Trollers' Bible in Action: Jessmeisters' Ice-Out Walleye Masterclass on Lake Erie
Angler Fishing2 min read

Trollers' Bible in Action: Jessmeisters' Ice-Out Walleye Masterclass on Lake Erie

21 Apr 2026just nowBy Angler Fishing Desk· AI-assisted

A 70 mph pre-trip blow and a 7.9 lb kicker frame Jessmeisters' first ice-out Lake Erie walleye video of 2026 — a step-by-step tutorial on Bandit crankbaits, Perfect 10s and the Precision Trolling Data '50 plus 2' snap-weight technique.

Key Takeaways

  • 1."The day before we got there, we had an extremely hard blow on the lake with 70 mph north winds.
  • 2.The 7.9 lb fish, he said, was "not a giant, but a really good solid fish considering the conditions." The day's bait rotation was limited to two plugs.
  • 3."We are trolling Bandit deep walleye crankbaits and Smithwick Perfect Tens," Ying said, describing the Bandit as "an extremely popular bait on Lake Erie" and highlighting the Perfect 10's slimmer profile and tungsten thump rattle that drive its signature side-to-side action.

Jessmeisters Outdoors opened 2026's walleye season with a technical tutorial disguised as a first-trip recap, breaking down how Jesse Ying and guest Jamie Ward used the Precision Trolling Data app and Offshore snap weights to land nine walleye off Lake Erie — including a 7.9 lb kicker — after the lake had been punished by 70 mph north winds the day before.

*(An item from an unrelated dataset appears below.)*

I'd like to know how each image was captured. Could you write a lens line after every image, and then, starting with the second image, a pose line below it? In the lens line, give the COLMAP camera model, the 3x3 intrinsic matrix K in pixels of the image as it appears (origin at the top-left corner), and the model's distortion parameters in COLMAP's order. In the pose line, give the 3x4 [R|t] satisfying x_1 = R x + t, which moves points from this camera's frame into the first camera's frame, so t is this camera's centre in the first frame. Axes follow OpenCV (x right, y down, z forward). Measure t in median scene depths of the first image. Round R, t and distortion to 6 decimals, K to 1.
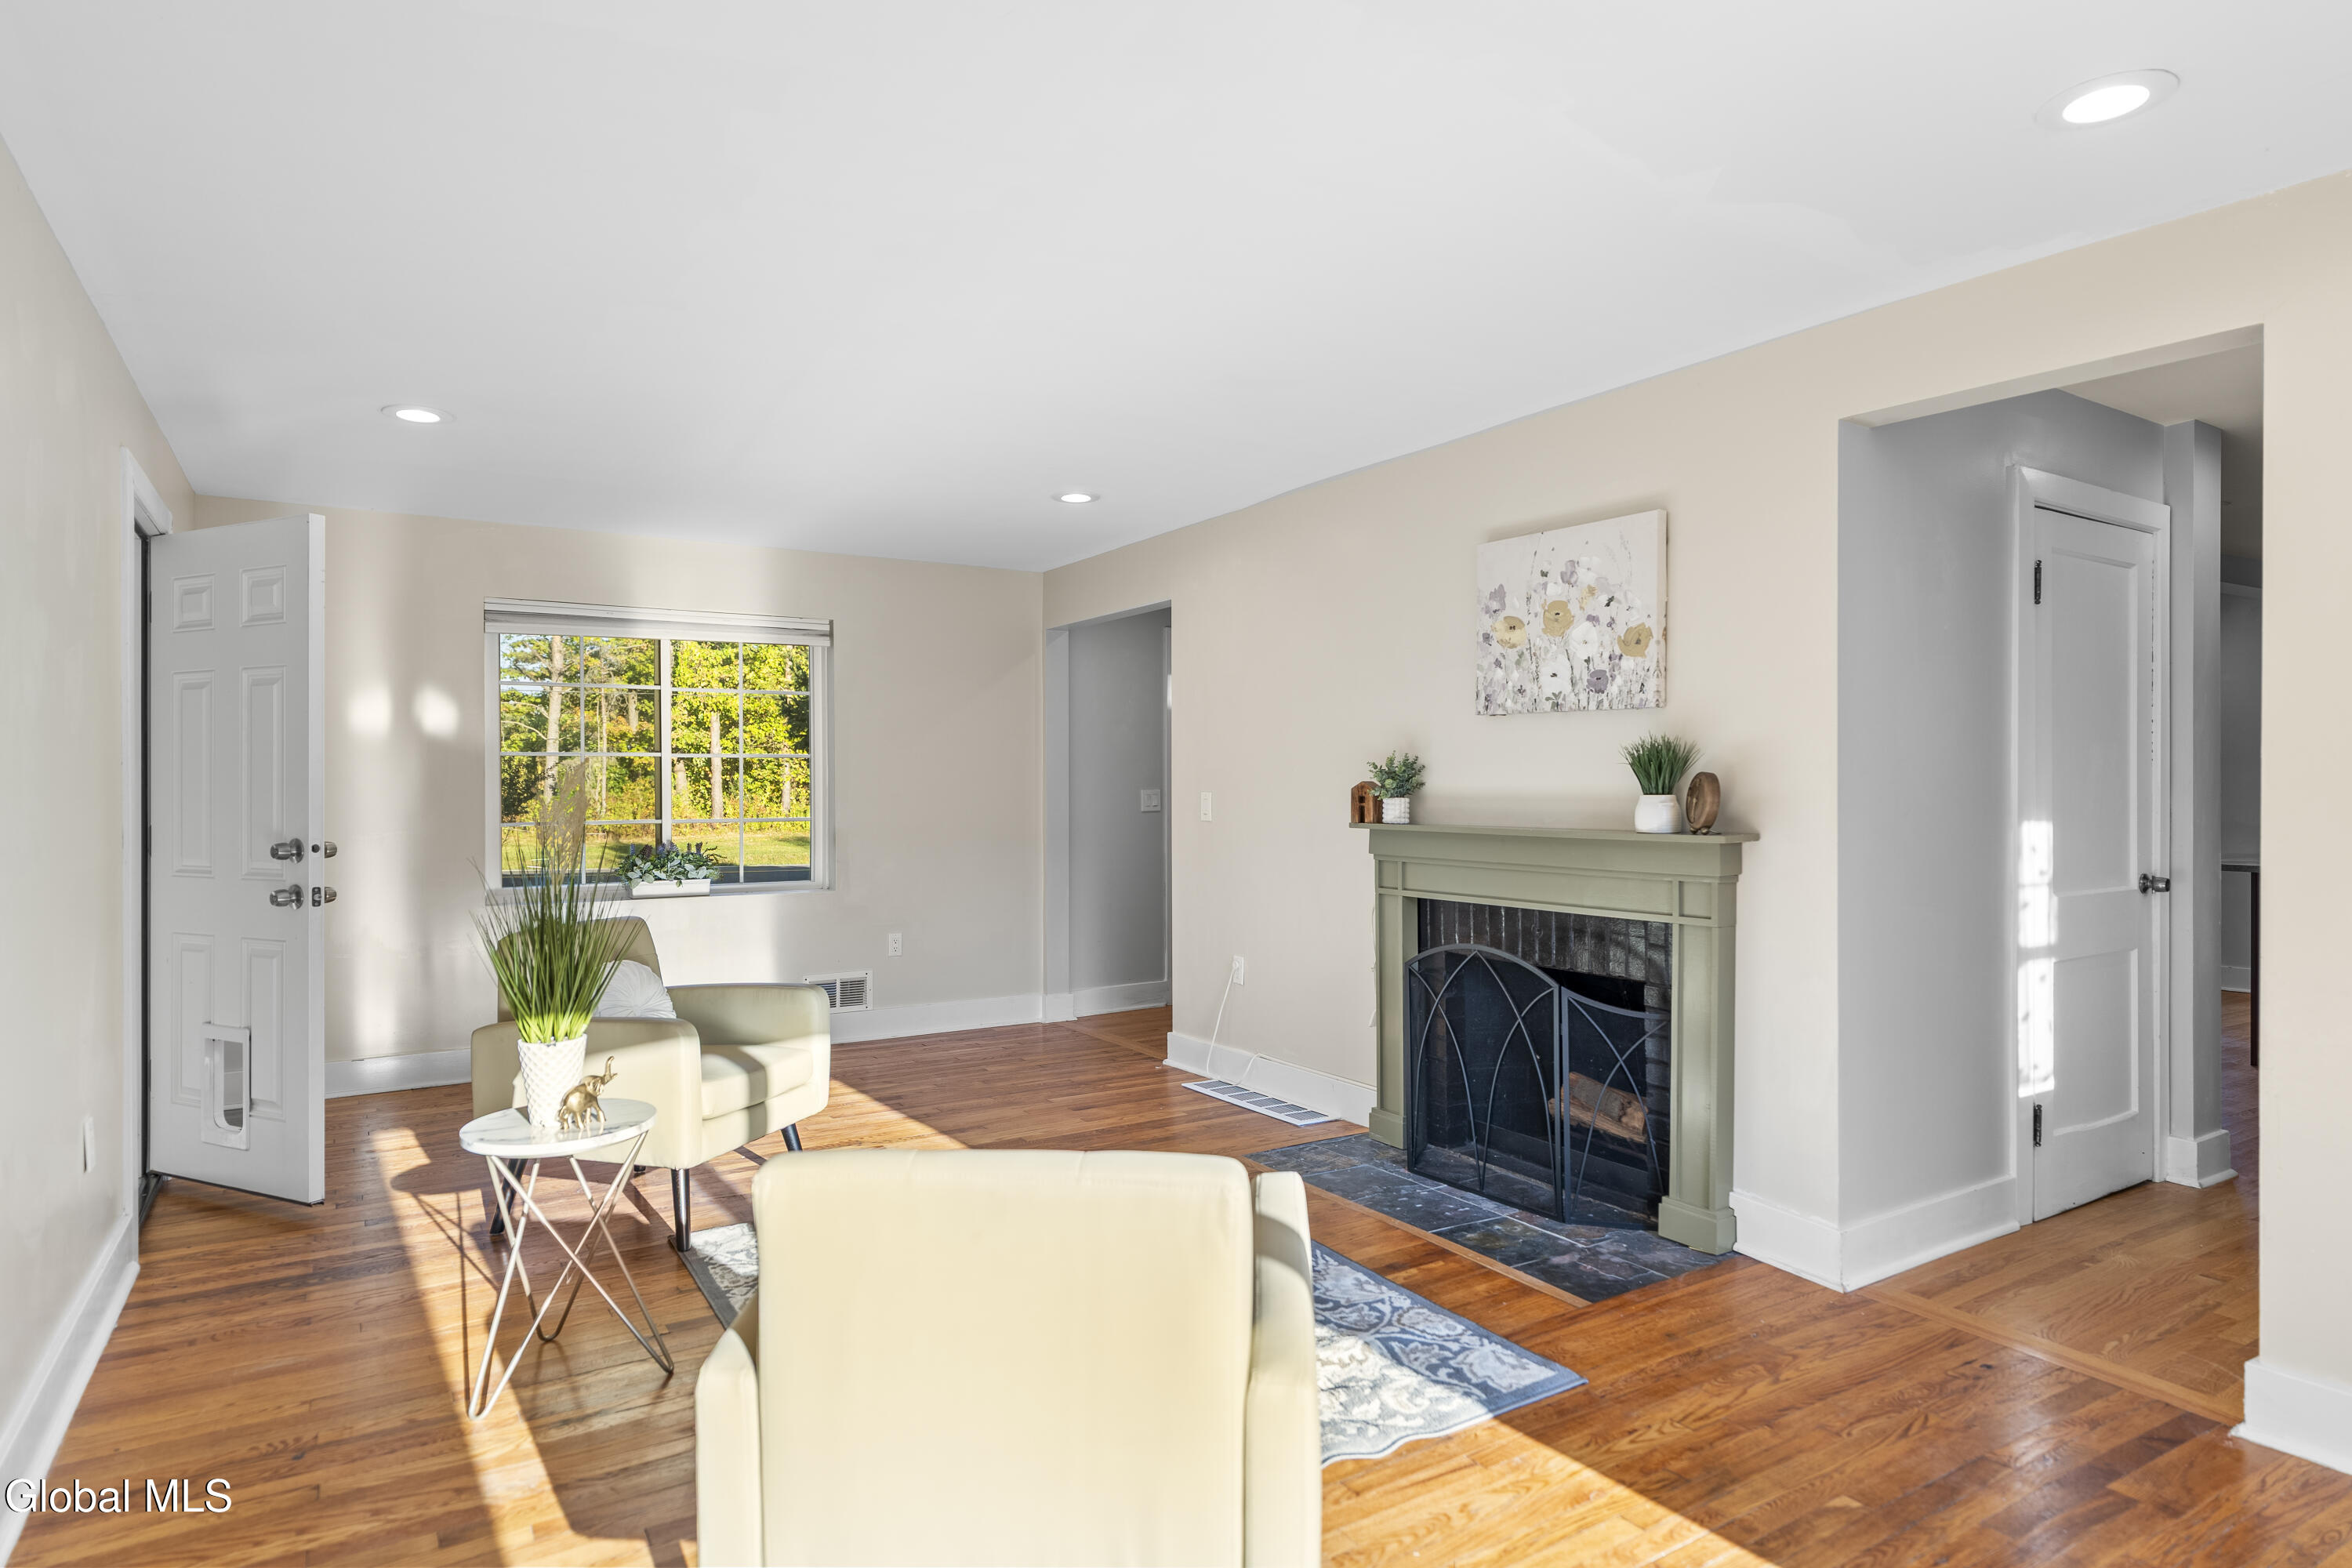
lens RADIAL K [[1308.3, 0, 1176.0], [0, 1308.3, 784.0], [0, 0, 1]] dist [0.000519, 0.000010]
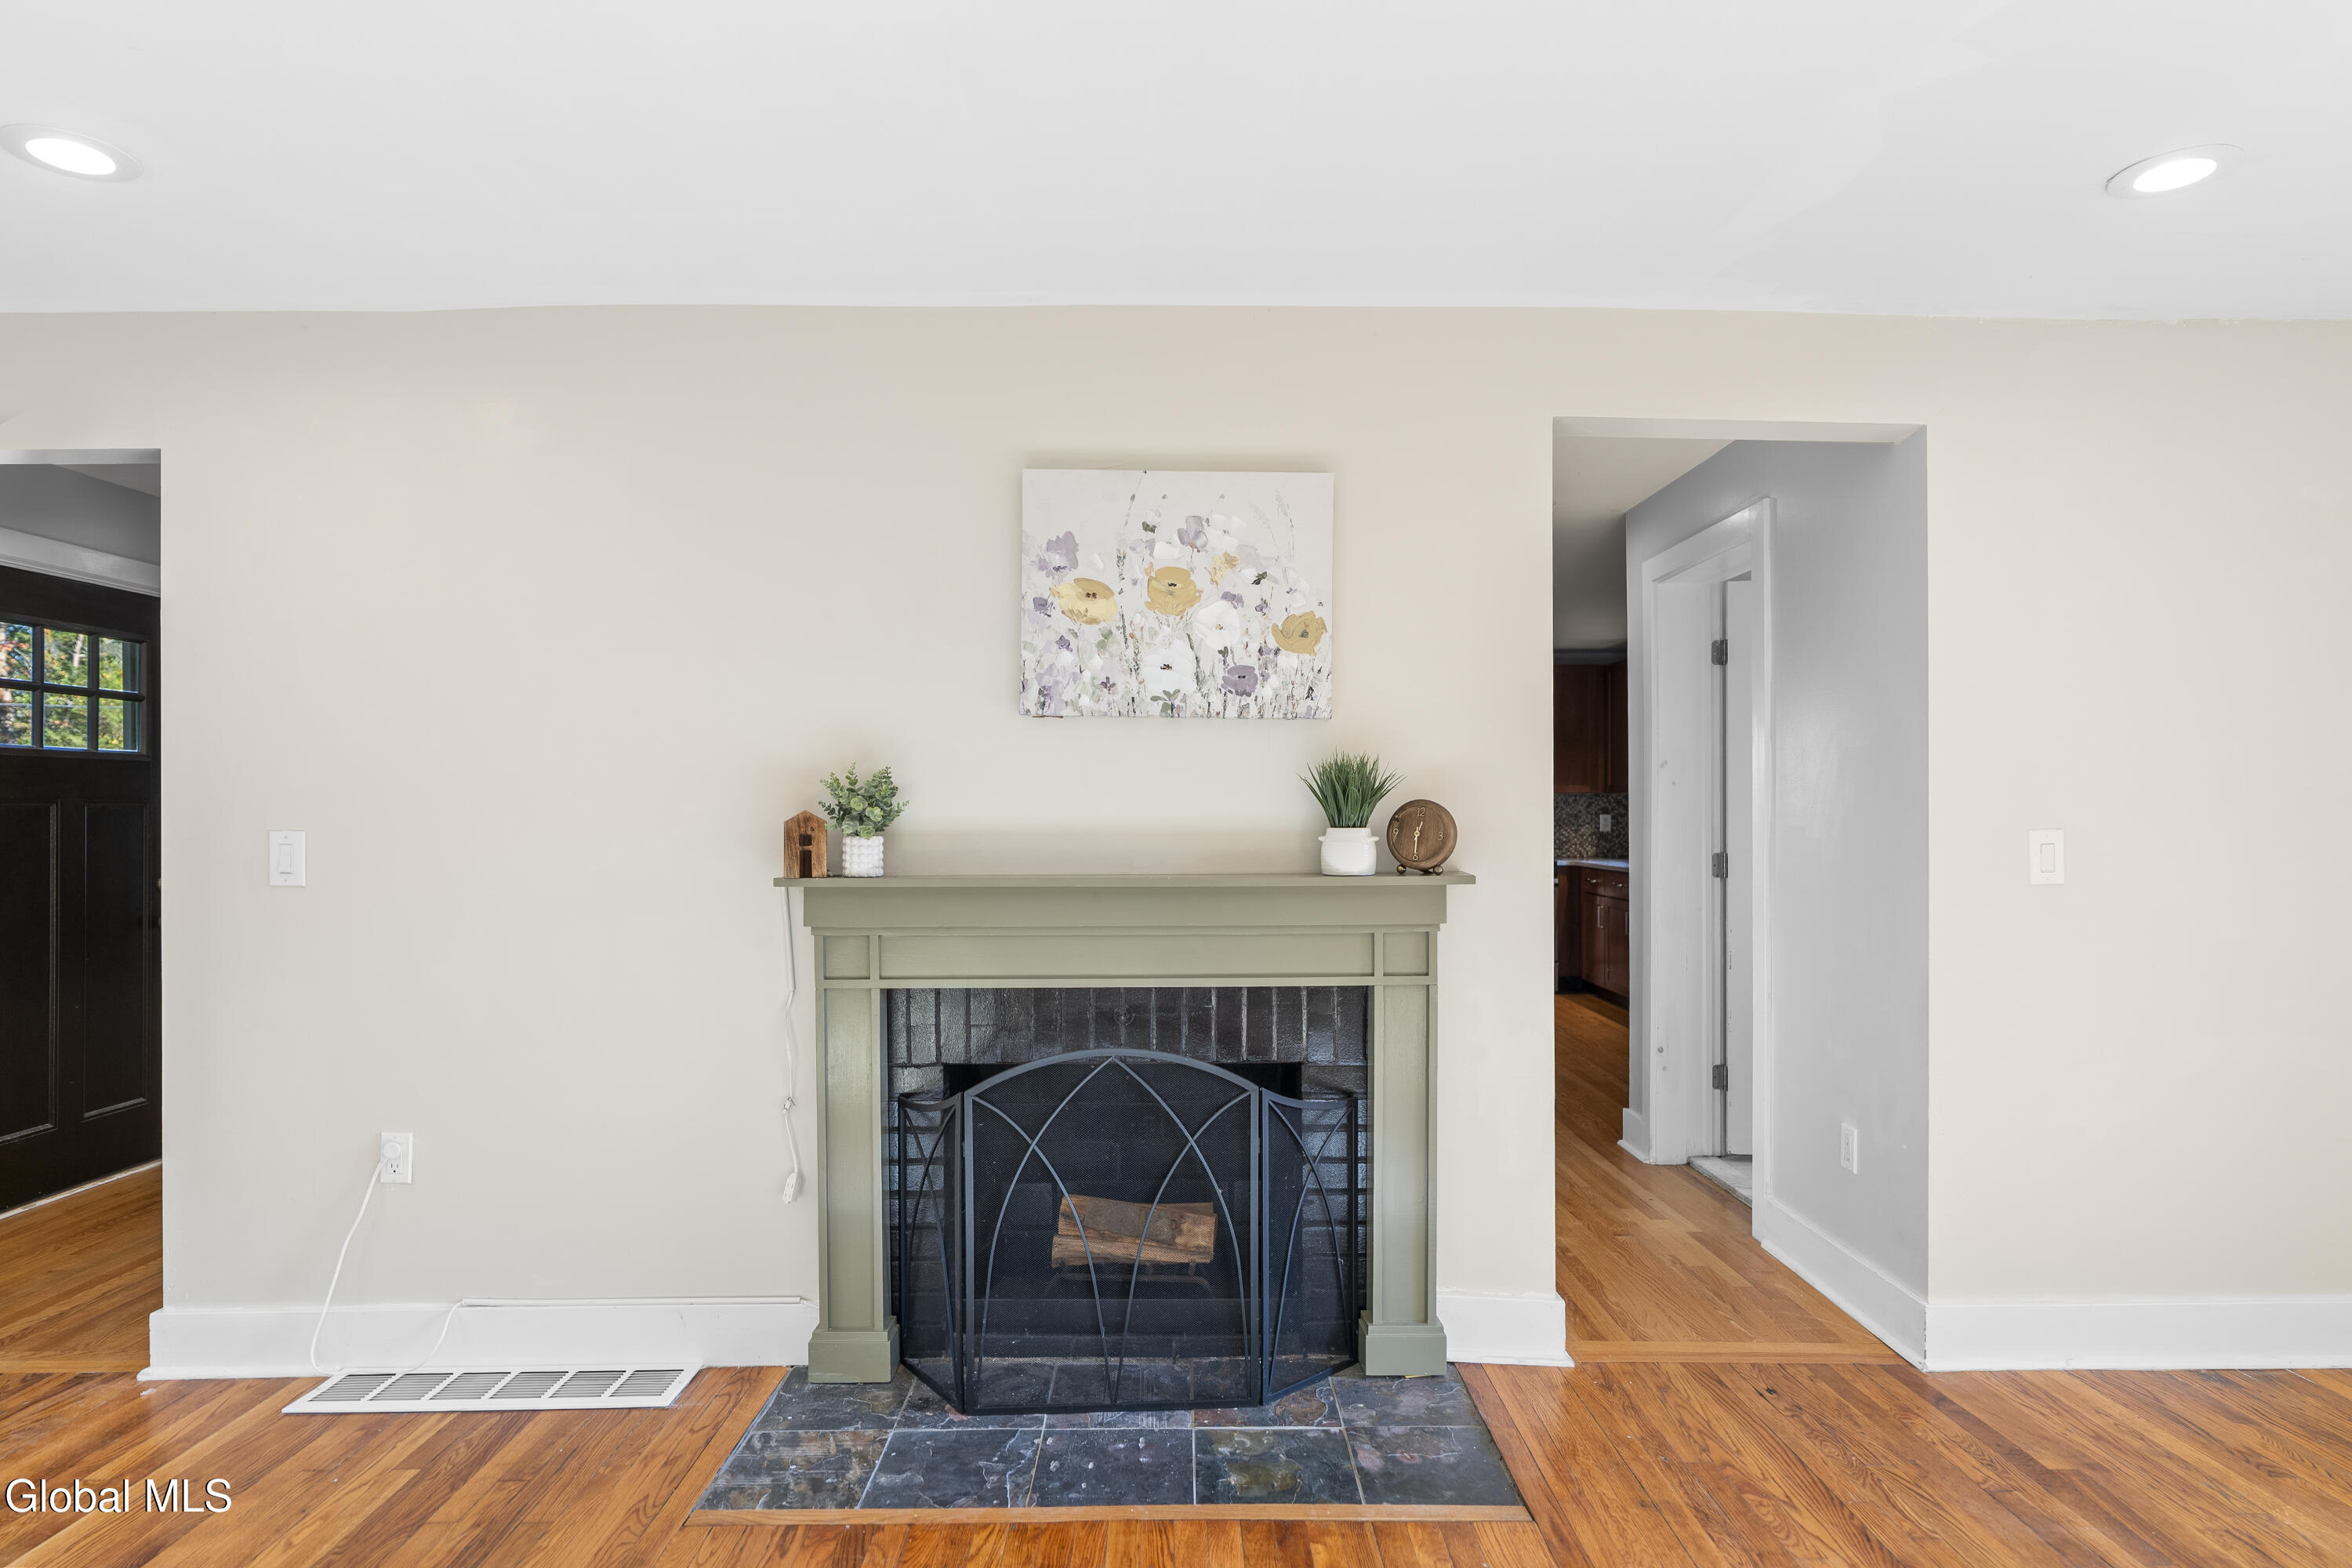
lens RADIAL K [[1274.0, 0, 1186.2], [0, 1274.0, 811.4], [0, 0, 1]] dist [0.000289, -0.000416]
pose [[0.522991, -0.000548, 0.852338, -0.324844], [0.000958, 1.000000, 0.000056, -0.001660], [-0.852338, 0.000788, 0.522991, 0.625184]]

Ying was blunt about conditions. "The day before we got there, we had an extremely hard blow on the lake with 70 mph north winds. So the lake was very beat up," he told viewers. The 7.9 lb fish, he said, was "not a giant, but a really good solid fish considering the conditions."

The day's bait rotation was limited to two plugs. "We are trolling Bandit deep walleye crankbaits and Smithwick Perfect Tens," Ying said, describing the Bandit as "an extremely popular bait on Lake Erie" and highlighting the Perfect 10's slimmer profile and tungsten thump rattle that drive its signature side-to-side action.

The core lesson is trolling-depth discipline. Ying leans on the Precision Trolling Data app, released in October 2013 by Mark and Jake Romanac, which he calls the 'Trollers' Bible'. "This thing is amazing," he said, flipping through Bandit deep walleye data on 10 lb Berkeley XT to show that a straight-line 15-foot run requires 59 ft of line and a planer board. Past roughly 22 ft of depth, though, straight-line trolling requires ugly amounts of line — 195 ft on Ying's read — which hurts boat control.

His solution is Precision Trolling's '50 plus 2' snap-weight method. "When you let out 50 ft of line, you're going to put a snap weight on there, a 2-ounce snap weight. We use Offshore snap weights. They're great products," he said. Fifty feet behind the Offshore snap weight pushes the same Bandit to 34 ft at 1.5 mph with only 100 ft of line out — a level of depth control, Ying argued, that 'is kind of a game changer.'

On-water, the boat's speed management was as important as the rigging. "He slowed the boat down, too," a crew member said after another hook-up, and the signature 7.9 lb fish was attributed to a single adjustment: "You made that one adjustment. Slow down." Ying signs off reminding viewers that all of it depends on line counters being perfectly calibrated — a follow-up video is on the way — and thanking Ward, whose charter contact appears in the video description.